- Tour de France
Élie Baup : « Pédaler à la montagne, il n’y a rien de mieux »
Élie Baup n’a jamais caché son amour pour le Tour de France. L’ancien entraîneur de l’OM, champion de France 1999 avec Bordeaux et aujourd’hui à la tête d’une section VTT en Occitanie, se livre à cœur ouvert sur cette grand-messe de juillet.

Enfant, vous disiez aimer autant le vélo que le football. D’où vient cette passion ? Je suis né dans les Pyrénées, fils d’agriculteur, c’était difficile d’aller voir du foot. L’équipe la plus proche, c’était les Girondins de Bordeaux, mais à cette époque, ils n’avaient pas une super équipe. Le Tour de France, lui, venait à nous. Il y avait des grands champions médiatisés qu’on voyait à la télé, et ça, ça compte quand on est enfant. C’était sublimé par les journaux, les radios, les télés… Chaque année, je partais avec mes parents qui ont été les premiers à me faire découvrir le Tour, et puis un peu plus tard, j’y allais avec des copains du village. On allait dans un col ou à l’arrivée pour voir les coureurs, on débriefait les étapes le soir, c’était génial.
•••••
*CONSIGNES DE TRAVAIL*.
1. Selon l'extrait, par quels médias le Tour de France était-il sublimé ? Citez-les tous.
2. Reproduisez les lignes des enregistrements en partant du tout début de ceux-ci et en allant jusqu'à la ligne contenant « zur Marching-Tuba möglich », celle-ci comprise.
•••••
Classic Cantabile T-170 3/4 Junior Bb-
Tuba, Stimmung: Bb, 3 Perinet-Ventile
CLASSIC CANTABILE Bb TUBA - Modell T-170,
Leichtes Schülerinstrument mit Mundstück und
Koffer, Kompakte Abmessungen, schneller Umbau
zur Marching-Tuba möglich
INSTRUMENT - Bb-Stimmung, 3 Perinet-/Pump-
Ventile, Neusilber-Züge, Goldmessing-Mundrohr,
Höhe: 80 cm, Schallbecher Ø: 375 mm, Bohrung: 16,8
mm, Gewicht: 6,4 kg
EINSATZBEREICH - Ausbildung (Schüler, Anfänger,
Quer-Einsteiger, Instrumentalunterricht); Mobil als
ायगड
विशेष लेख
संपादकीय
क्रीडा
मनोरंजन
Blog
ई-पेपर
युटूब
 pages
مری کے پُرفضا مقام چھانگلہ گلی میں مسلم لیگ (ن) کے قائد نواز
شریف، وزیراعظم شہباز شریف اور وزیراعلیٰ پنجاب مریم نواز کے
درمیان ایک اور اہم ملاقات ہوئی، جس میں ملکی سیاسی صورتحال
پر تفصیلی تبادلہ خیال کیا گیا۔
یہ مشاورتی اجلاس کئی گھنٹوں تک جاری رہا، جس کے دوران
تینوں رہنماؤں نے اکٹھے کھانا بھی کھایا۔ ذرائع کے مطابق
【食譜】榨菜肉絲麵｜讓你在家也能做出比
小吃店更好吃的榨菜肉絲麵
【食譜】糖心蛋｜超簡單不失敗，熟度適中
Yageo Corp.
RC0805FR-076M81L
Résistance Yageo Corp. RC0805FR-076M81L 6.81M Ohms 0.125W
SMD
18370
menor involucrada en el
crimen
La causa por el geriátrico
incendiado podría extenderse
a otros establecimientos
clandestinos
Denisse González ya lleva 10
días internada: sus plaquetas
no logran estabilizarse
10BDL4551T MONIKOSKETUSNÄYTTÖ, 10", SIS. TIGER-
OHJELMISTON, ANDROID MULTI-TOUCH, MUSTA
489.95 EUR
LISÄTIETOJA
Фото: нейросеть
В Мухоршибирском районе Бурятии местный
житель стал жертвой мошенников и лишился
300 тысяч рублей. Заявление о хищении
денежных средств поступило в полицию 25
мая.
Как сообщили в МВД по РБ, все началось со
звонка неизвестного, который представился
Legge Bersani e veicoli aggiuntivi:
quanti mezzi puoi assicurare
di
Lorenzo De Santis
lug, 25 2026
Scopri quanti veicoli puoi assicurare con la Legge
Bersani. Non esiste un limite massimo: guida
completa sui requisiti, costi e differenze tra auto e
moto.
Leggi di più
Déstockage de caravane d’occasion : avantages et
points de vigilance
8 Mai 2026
•••••
*ENSEMBLE DES RÉPONSES*.
1. Les journaux, les radios et les télés.

2.
Classic Cantabile T-170 3/4 Junior Bb-
Tuba, Stimmung: Bb, 3 Perinet-Ventile
CLASSIC CANTABILE Bb TUBA - Modell T-170,
Leichtes Schülerinstrument mit Mundstück und
Koffer, Kompakte Abmessungen, schneller Umbau
zur Marching-Tuba möglich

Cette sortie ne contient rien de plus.